__TEXT__.
As part of the celebration of the 25th anniversary of the pontificate of John Paul II, the U.S. Conference of Catholic Bishops has sponsored a handsome new book entitled John Paul II: A Light for the World (edited by Mary Ann Walsh, R.S.M.; Sheed & Ward). Accompanying the many photographs by official Vatican photographers are the story of the life and ministry of the pope, key writings by John Paul II and essays on the wide variety of topics addressed by the pope during his pontificate (e.g., human rights, the culture of life, women), as well as reports of “personal encounters” with the pope. We reproduce here three of these reports and two photographs from the book.
I’ve Lost the Holy Father!
Cardinal Roger M. Mahony is archbishop of Los Angeles.
In September of 1987 Pope John Paul made an extensive pastoral visit to the United States, beginning with stops in Miami and concluding in Detroit. Two of those memorable days were spent in Los Angeles.
On the first night of the Pope’s stay in our Cathedral Residence, we had returned from a large public Mass in the Los Angeles Coliseum and the Holy Father was running a bit early on his schedule. It had been planned for him to have a late dinner in the small dining room on the third floor of the Residence.

__SUPPLIED DATA__.
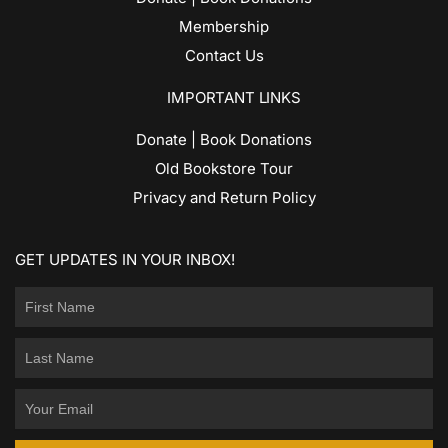
Membership
Contact Us
IMPORTANT LINKS
Donate | Book Donations
Old Bookstore Tour
Privacy and Return Policy
GET UPDATES IN YOUR INBOX!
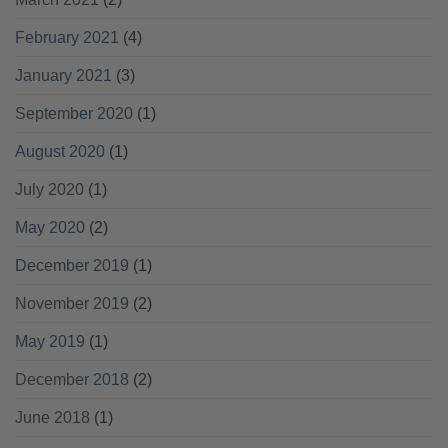
February 2021
(4)
January 2021
(3)
September 2020
(1)
August 2020
(1)
July 2020
(1)
May 2020
(2)
December 2019
(1)
November 2019
(2)
May 2019
(1)
December 2018
(2)
June 2018
(1)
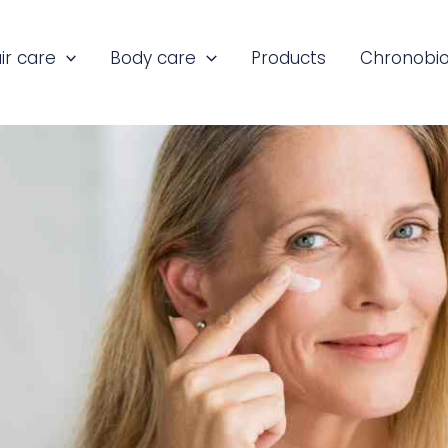
ir care
Body care
Products
Chronobio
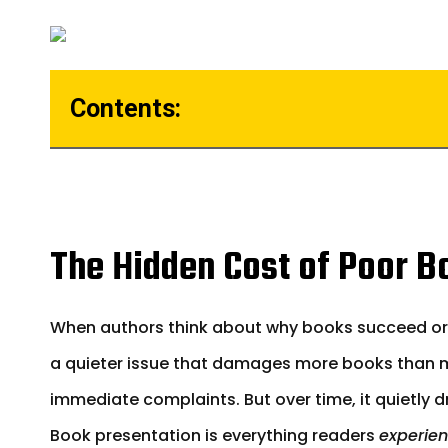
Contents:
The Hidden Cost of Poor B
When authors think about why books succeed or fai
a quieter issue that damages more books than mo
immediate complaints. But over time, it quietly dra
Book presentation is everything readers
experien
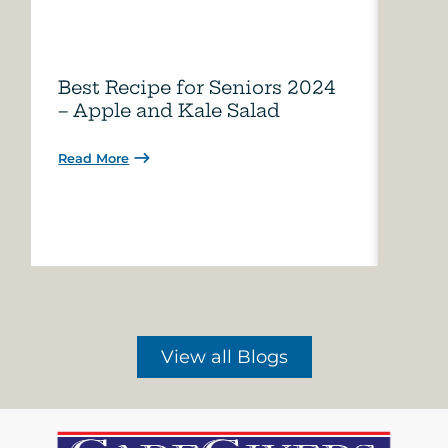
Best Recipe for Seniors 2024
Care
– Apple and Kale Salad
of A
Read More
Read 
View all Blogs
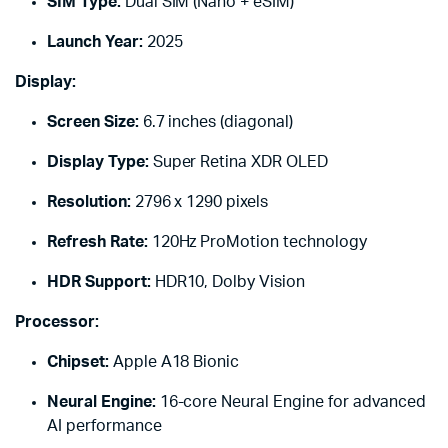
SIM Type:
Dual SIM (Nano + eSIM)
Launch Year:
2025
Display:
Screen Size:
6.7 inches (diagonal)
Display Type:
Super Retina XDR OLED
Resolution:
2796 x 1290 pixels
Refresh Rate:
120Hz ProMotion technology
HDR Support:
HDR10, Dolby Vision
Processor:
Chipset:
Apple A18 Bionic
Neural Engine:
16-core Neural Engine for advanced
AI performance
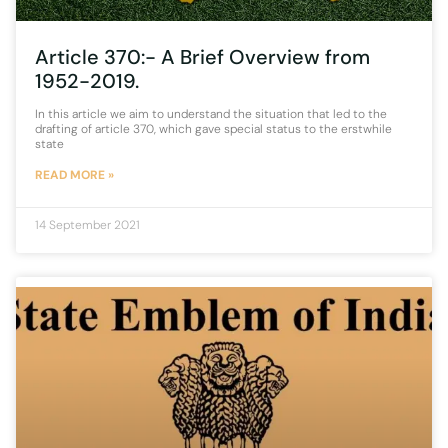
Article 370:- A Brief Overview from
1952-2019.
In this article we aim to understand the situation that led to the
drafting of article 370, which gave special status to the erstwhile
state
READ MORE »
14 September 2021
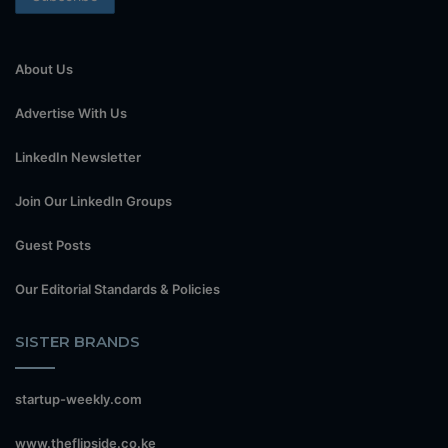
About Us
Advertise With Us
LinkedIn Newsletter
Join Our LinkedIn Groups
Guest Posts
Our Editorial Standards & Policies
SISTER BRANDS
startup-weekly.com
www.theflipside.co.ke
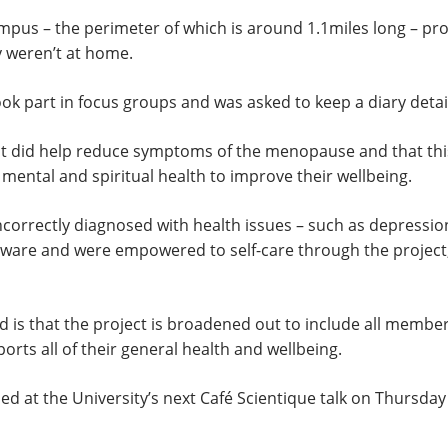
mpus – the perimeter of which is around 1.1miles long – pr
y weren’t at home.
ok part in focus groups and was asked to keep a diary detail
nt did help reduce symptoms of the menopause and that thi
 mental and spiritual health to improve their wellbeing.
n incorrectly diagnosed with health issues – such as depre
are and were empowered to self-care through the project, s
s that the project is broadened out to include all members 
ports all of their general health and wellbeing.
ussed at the University’s next Café Scientique talk on Thurs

__EXERCISE REQUIREMENTS__.
Answer these questions from the text about the book on John Paul II:
(a) Who edited John Paul II: A Light for the World?
(b) Where did the pope's September 1987 visit to the United States begin and where did it end?
(c) Where was the pope's late dinner planned on his first night in Los Angeles?

__RESULT OF THE TASK__.
(a) Mary Ann Walsh, R.S.M.
(b) It began with stops in Miami and ended in Detroit.
(c) In the small dining room on the third floor of the Cathedral Residence.